→ Aim of the exercise
Copy out all of the data below, swapping "start and end times" for "beginning and ending times" wherever it appears and leaving everything else unchanged. Omit the pictures from your copy.
--- Start of Record set ---
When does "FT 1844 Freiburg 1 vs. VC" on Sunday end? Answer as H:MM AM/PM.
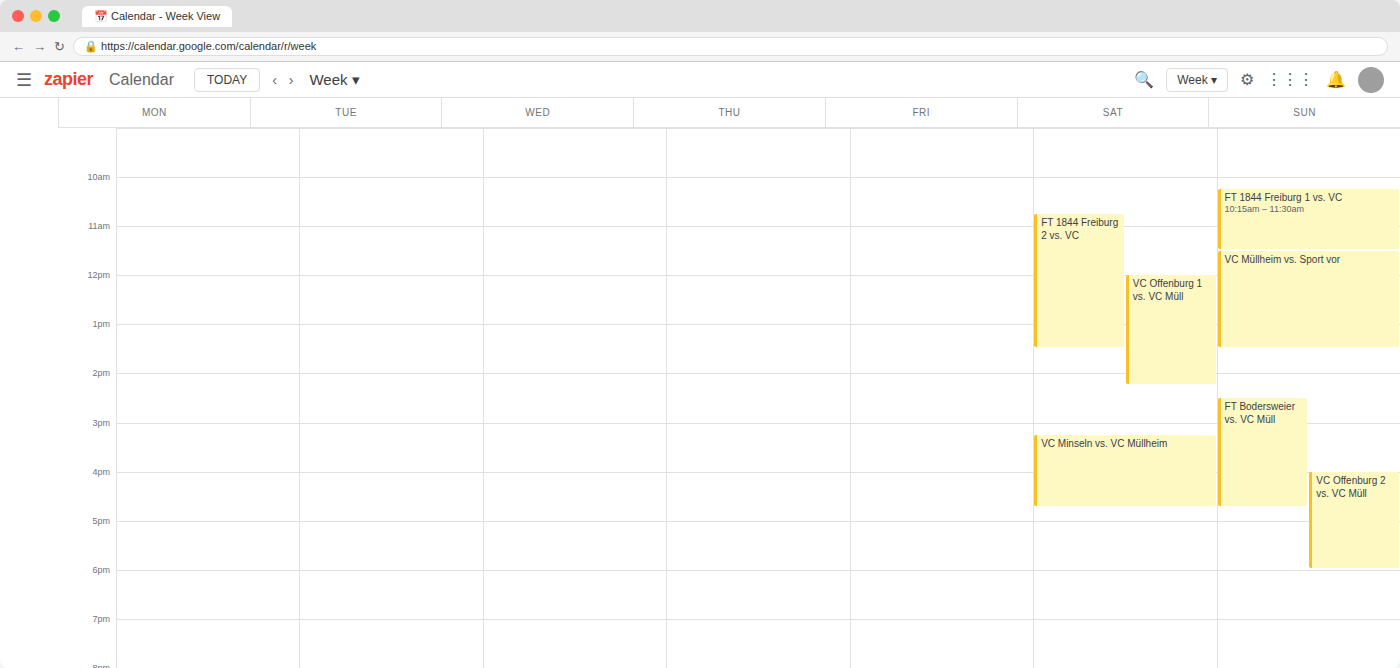
11:30 AM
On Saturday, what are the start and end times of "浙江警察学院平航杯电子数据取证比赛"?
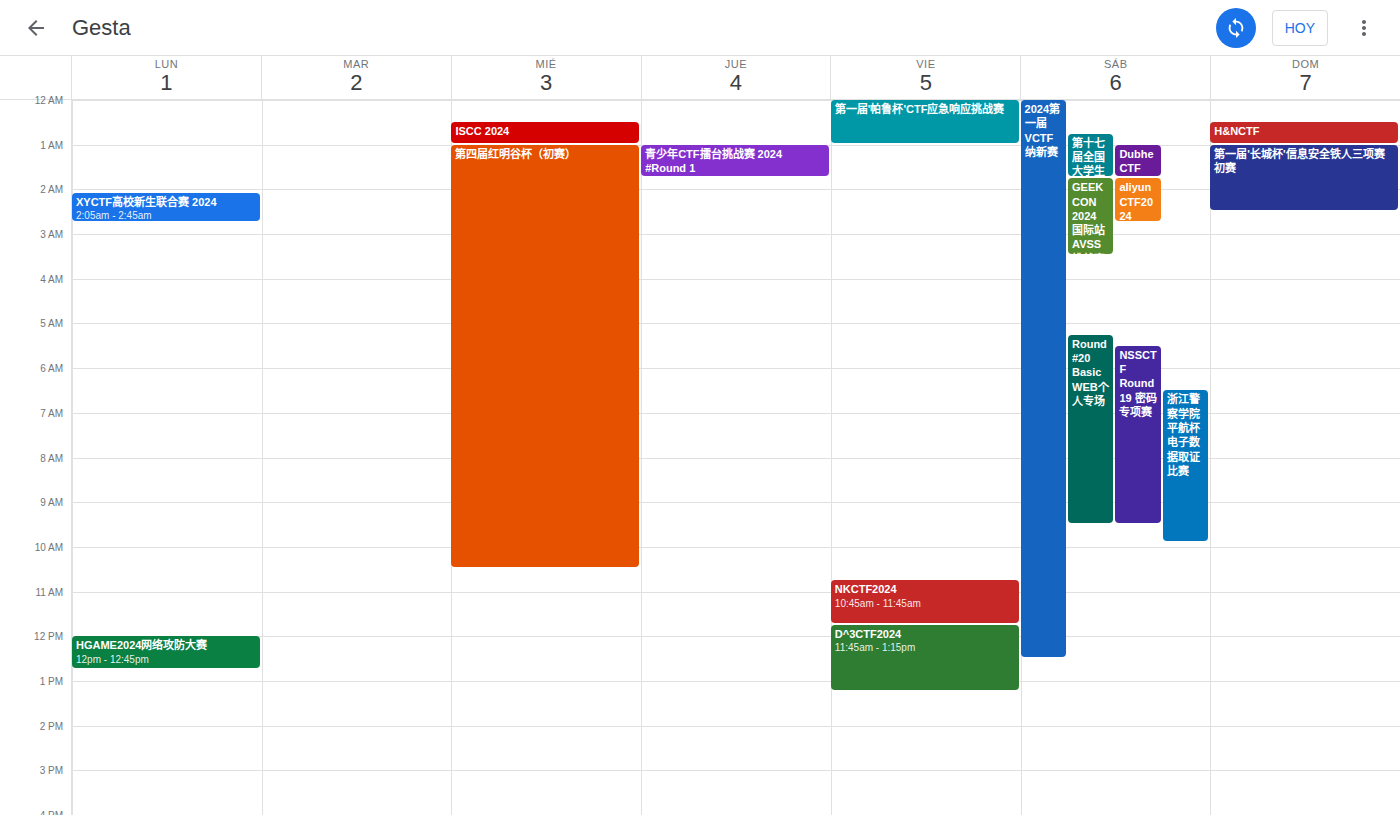
06:30 to 09:55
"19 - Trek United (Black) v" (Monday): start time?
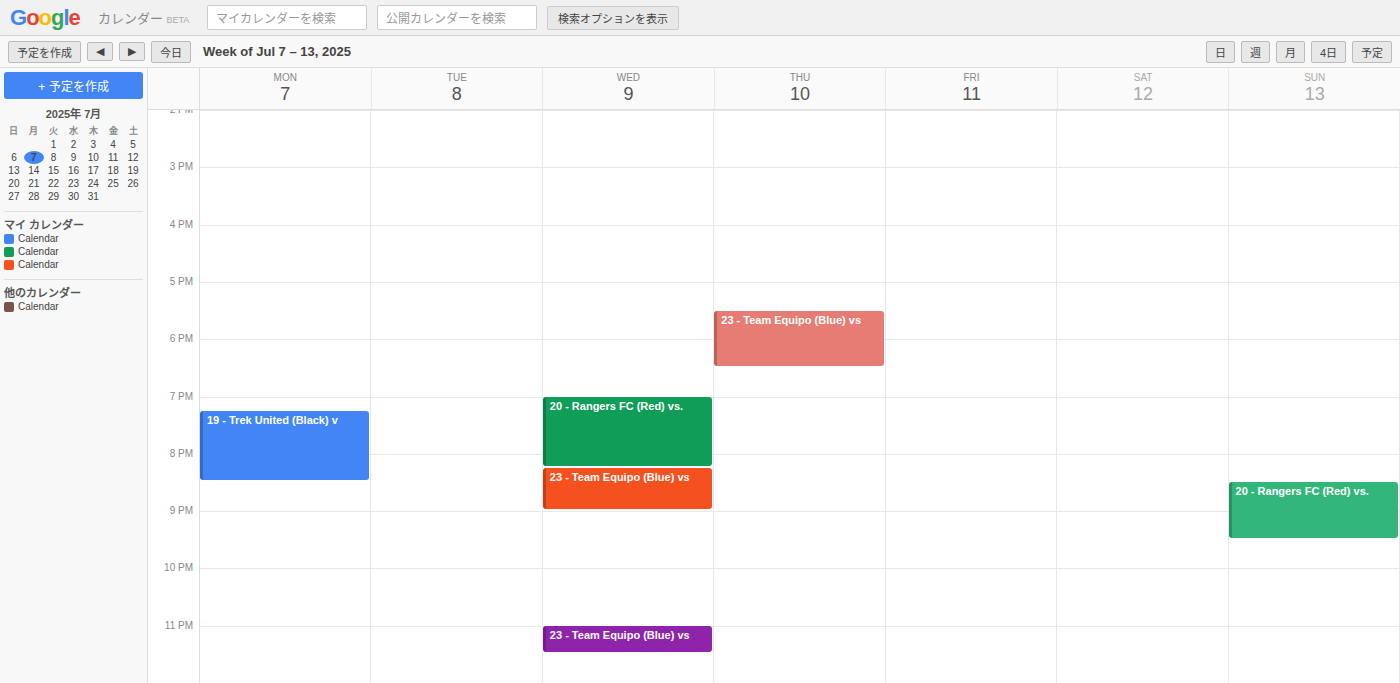
7:15 PM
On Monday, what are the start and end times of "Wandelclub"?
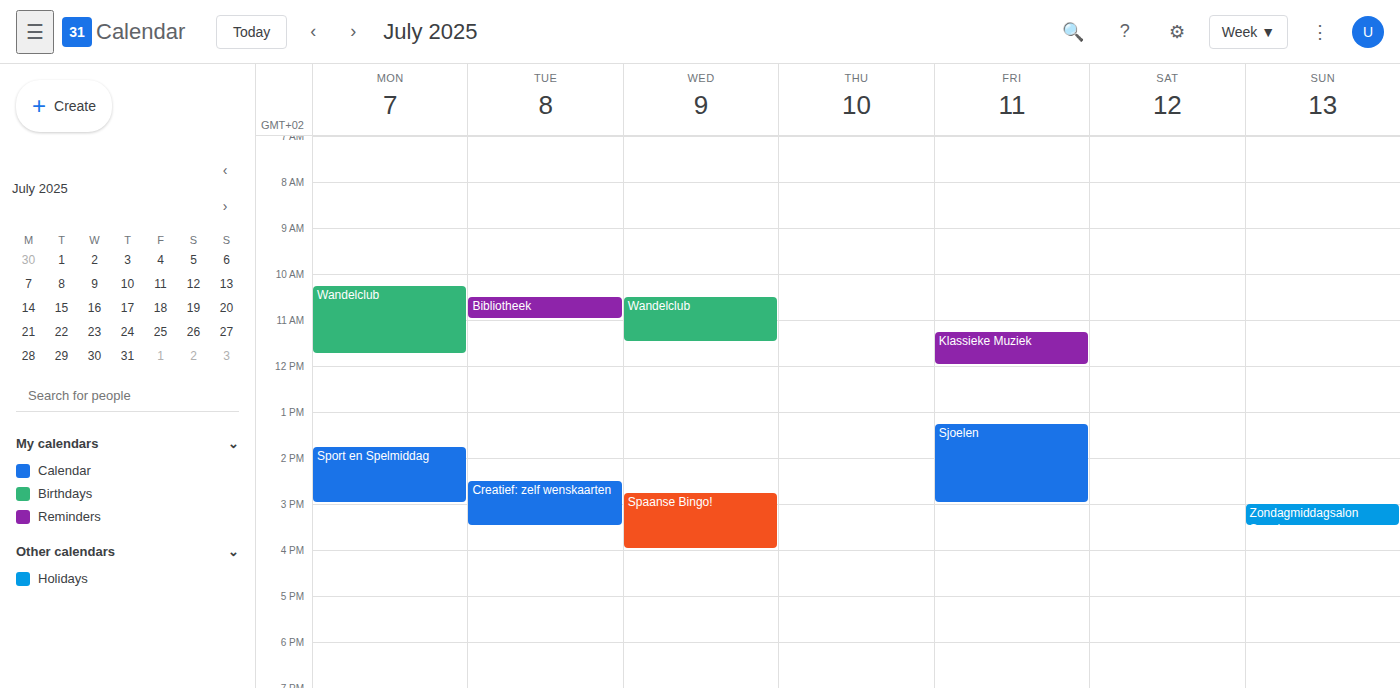
10:15 to 11:45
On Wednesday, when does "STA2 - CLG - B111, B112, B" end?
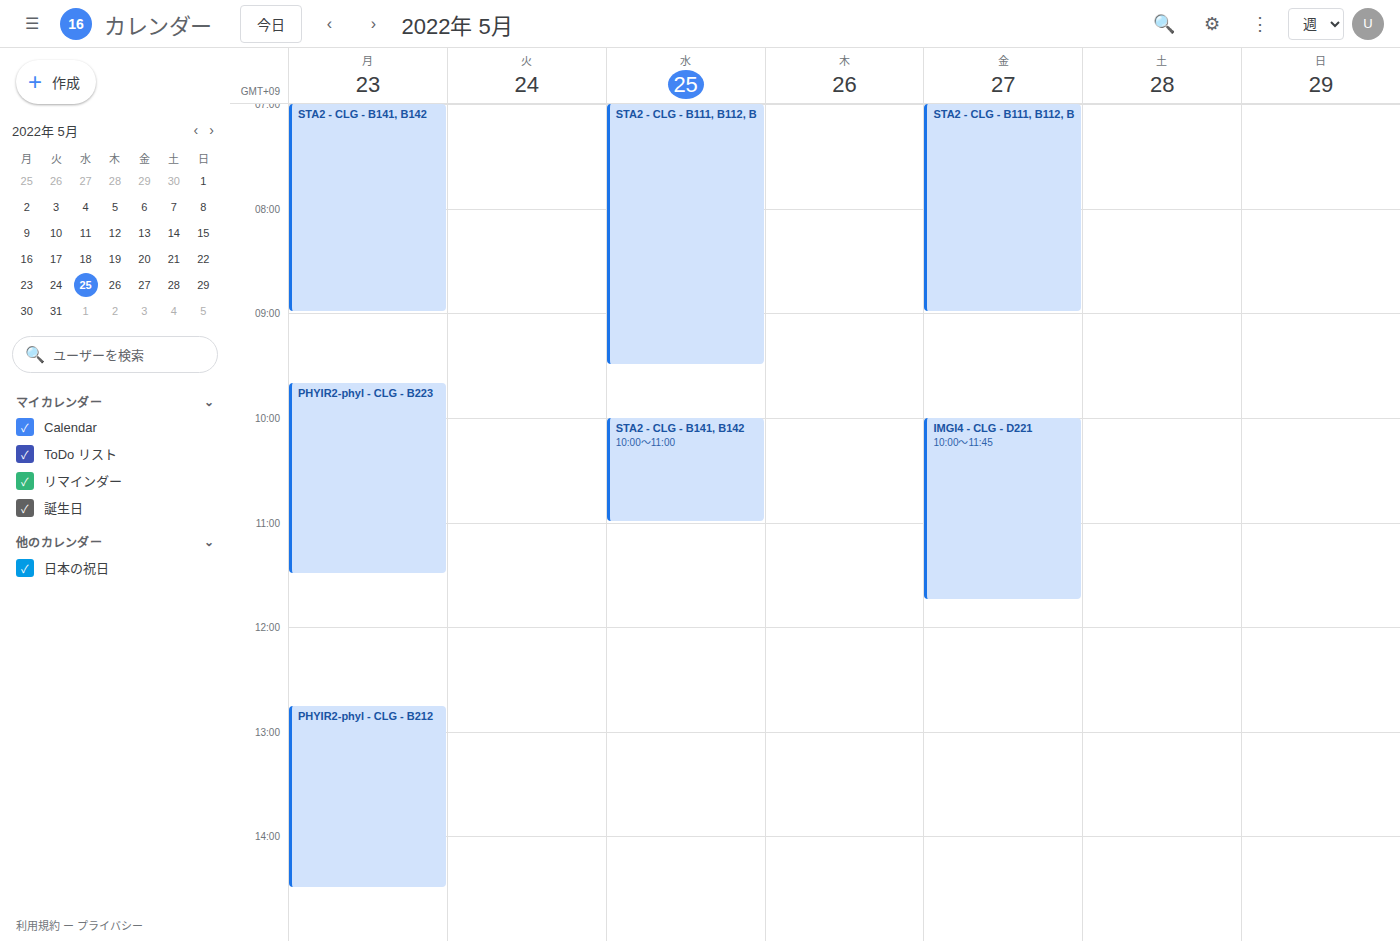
--- End of Record set ---
→ Written response
When does "FT 1844 Freiburg 1 vs. VC" on Sunday end? Answer as H:MM AM/PM.
11:30 AM
On Saturday, what are the beginning and ending times of "浙江警察学院平航杯电子数据取证比赛"?
06:30 to 09:55
"19 - Trek United (Black) v" (Monday): start time?
7:15 PM
On Monday, what are the beginning and ending times of "Wandelclub"?
10:15 to 11:45
On Wednesday, when does "STA2 - CLG - B111, B112, B" end?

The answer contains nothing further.